Director: Gerard Johnstone
Screenwriters: Aleka Cooper
Starring: Allison Williams, Violet McGraw, Ronny Chieng, Amie Donald, Jenna Davis
Following their collaboration on 2021’s Malignant, writing duo Aleka Cooper and James Wan (Saw) have re-teamed for another crack at the whip, this time attacking the evil robot theme that has so long been a staple of the horror genre, especially in the slasher subgenre.
After the tragic death of her parents, young Cady (Violet McGraw) lives with her aunt, Gemma (Allison Williams). With the two not managing to bond, Gemma creates the titular M3gan (acted by Amie Donald, and voiced by Jenna Davis), a fully automated four foot robot toy that learns as it goes, as a companion for her niece. Unfortunately, Gemma didn’t code M3gan too well, and in the days leading up to M3gan’s launch onto the market, the need to do absolutely anything to protect Cady seeps into M3gan’s makeup.
Considering that “Frankenstein” became the archetypical story for both modern horror and science-fiction stories (not the first of either genre, but still arguably the archetypal narrative), occasional reworkings to the narrative are not rare. Here, the old tale is updated for the broken nuclear family, the height of unashamed capitalism, technology now the emotional blocker between interpersonal relationships. And whilst the story itself is fairly generic, playing out to the same regular beats as you’ll be expecting (right down to who is going to be present in the finale and what the stakes are going to be), the quiet and controlled execution of the pacing is what sets the film apart.

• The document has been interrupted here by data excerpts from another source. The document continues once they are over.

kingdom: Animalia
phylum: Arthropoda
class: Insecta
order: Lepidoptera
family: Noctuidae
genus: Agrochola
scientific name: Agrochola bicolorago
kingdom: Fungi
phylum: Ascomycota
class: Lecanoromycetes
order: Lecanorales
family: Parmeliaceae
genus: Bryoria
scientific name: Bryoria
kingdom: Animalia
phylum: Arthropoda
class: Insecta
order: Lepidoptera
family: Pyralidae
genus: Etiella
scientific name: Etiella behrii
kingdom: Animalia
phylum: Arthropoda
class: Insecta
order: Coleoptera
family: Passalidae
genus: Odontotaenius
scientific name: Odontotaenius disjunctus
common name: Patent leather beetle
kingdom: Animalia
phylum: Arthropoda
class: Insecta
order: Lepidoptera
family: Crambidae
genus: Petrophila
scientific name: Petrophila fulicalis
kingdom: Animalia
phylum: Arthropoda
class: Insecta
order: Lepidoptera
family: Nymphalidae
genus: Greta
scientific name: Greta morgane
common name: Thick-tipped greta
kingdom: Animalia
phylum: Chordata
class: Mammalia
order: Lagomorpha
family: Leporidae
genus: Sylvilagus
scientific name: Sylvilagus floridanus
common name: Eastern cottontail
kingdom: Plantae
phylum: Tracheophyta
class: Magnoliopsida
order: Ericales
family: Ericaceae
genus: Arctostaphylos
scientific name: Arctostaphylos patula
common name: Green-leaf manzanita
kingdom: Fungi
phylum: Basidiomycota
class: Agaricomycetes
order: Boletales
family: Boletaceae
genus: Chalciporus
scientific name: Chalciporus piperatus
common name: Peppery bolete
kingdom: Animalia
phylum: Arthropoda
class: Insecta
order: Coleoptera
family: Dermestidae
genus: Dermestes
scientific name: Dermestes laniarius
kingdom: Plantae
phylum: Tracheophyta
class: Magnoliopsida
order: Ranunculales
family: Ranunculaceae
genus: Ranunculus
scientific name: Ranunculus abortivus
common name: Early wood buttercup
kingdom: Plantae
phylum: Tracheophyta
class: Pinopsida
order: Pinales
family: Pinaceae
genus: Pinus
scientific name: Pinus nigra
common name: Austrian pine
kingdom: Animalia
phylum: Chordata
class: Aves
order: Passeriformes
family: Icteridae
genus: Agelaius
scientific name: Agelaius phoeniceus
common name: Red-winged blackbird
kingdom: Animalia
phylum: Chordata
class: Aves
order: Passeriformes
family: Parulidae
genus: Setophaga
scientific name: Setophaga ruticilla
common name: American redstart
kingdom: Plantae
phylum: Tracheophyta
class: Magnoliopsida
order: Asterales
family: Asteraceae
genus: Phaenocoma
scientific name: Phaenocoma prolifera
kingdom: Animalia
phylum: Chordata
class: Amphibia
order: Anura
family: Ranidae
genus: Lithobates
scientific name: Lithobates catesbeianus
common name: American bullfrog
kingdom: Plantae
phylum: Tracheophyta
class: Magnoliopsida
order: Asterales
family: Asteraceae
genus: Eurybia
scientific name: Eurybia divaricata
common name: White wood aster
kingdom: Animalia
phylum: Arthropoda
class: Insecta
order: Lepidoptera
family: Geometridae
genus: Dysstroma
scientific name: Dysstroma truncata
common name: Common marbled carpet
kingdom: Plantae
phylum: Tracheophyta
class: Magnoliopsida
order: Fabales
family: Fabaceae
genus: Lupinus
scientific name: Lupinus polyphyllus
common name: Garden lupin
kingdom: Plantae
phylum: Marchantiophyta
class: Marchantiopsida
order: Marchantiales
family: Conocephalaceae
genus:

Violet McGraw and Allison Williams work well as the pair at the heart of the film, their inability to connect to one another selling the coldness of the narrative effectively. It’s hard, especially with a child actress, to act like you don’t connect, and that it is managed here is to be praised. It also manages to establish the cold, harsh tone of what Cooper and Wan were aiming for – one that tries to discuss emotion and human relationships, but does so as if looking through a glass, like taking notes on an ant farm.
The cinematography by Peter McCaffrey gives a gloomy, murky impression, with the woods misty and dark, and most of the lighting coming from artificial lights rather than basking in the sun, carrying on the thematics. The humourous moments come mostly through Chieng’s corporate boss, David, and the idea that fun is allowed only to those who can afford it speaks volumes with regard to this film’s overarching messages on our societal ways.
And still, despite M3GAN’s attempts to discuss the possible impacts of technology on our relationships with one another, bringing it above the standard slasher fare of modern Hollywood horror, modern Hollywood horror is still what it is, and so no matter how well paced it is (slowly building up the tension rather than going for all-out thrills straight away), it still holds back from fully exploring its subject matter.
It still has its references and allusions and comparisons to other killer doll films (Child’s Play being the obvious comparison, especially the 2019 remake), and sentient killer robot films (2001: A Space Odyssey’s sentient HAL-9000 for example, or the crawling Schwarzenegger in The Terminator, even Kayako in Ju-on: The Grudge for an out-there comparison), because modern fare must have its metatextual, easter-egg fare as standard. Indeed, in one of the most violent sections of the film, two of the characters are killed in a corridor painted blood red, possibly an allusion to the red corridor before the elevator of blood in The Shining.
Yet, despite the child psychologist of the film discussing attachment theory with Gemma, Gemma never thinks to raise this issue with M3gan as a possible way to get her to stop her growing rampage. The odd barbed line is tossed back and forth, but actual moral issues, theological questions on the creation of life, the philosophical and ethical dilemmas raised by this scenario, and how they relate to Cady as a person growing and learning (much like M3gan), are swiftly moved past. 2014’s Ex Machina was not afraid to discuss these issues, nor the 2011 National Theatre Live performances of “Frankenstein”. Even John Carpenter’s comedic low-budget Dark Star from 1974 has a theological war of words with a sentient bomb to prevent it blowing up the ship. Why does M3gan not spend time doing this? Because this is a studio-backed horror/thriller, which must do what studio-backed horror/thrillers have been told they must do.
Their focus is on creeping you out, occasionally alluding to some grander intellectual thought so as to not be criticised as being pointless exercises in violence, and then returning to the murder spree. This is the system which the film producers and studio execs, and us (the viewer), have decided we want, and God forbid anything should attempt to challenge this.
M3GAN is a well crafted, well plotted, above-average run of the story you’re expecting from the trailer. Theoretically, it has no business being as well made as it has been. However, it has to conform to the ideas and restraints of the environment and system it is created in, and unlike M3gan herself, it cannot go beyond its programming to become something new and extraordinary.
M3GAN is an effective thriller which knocks at the door of something more, but is conditioned not to open it.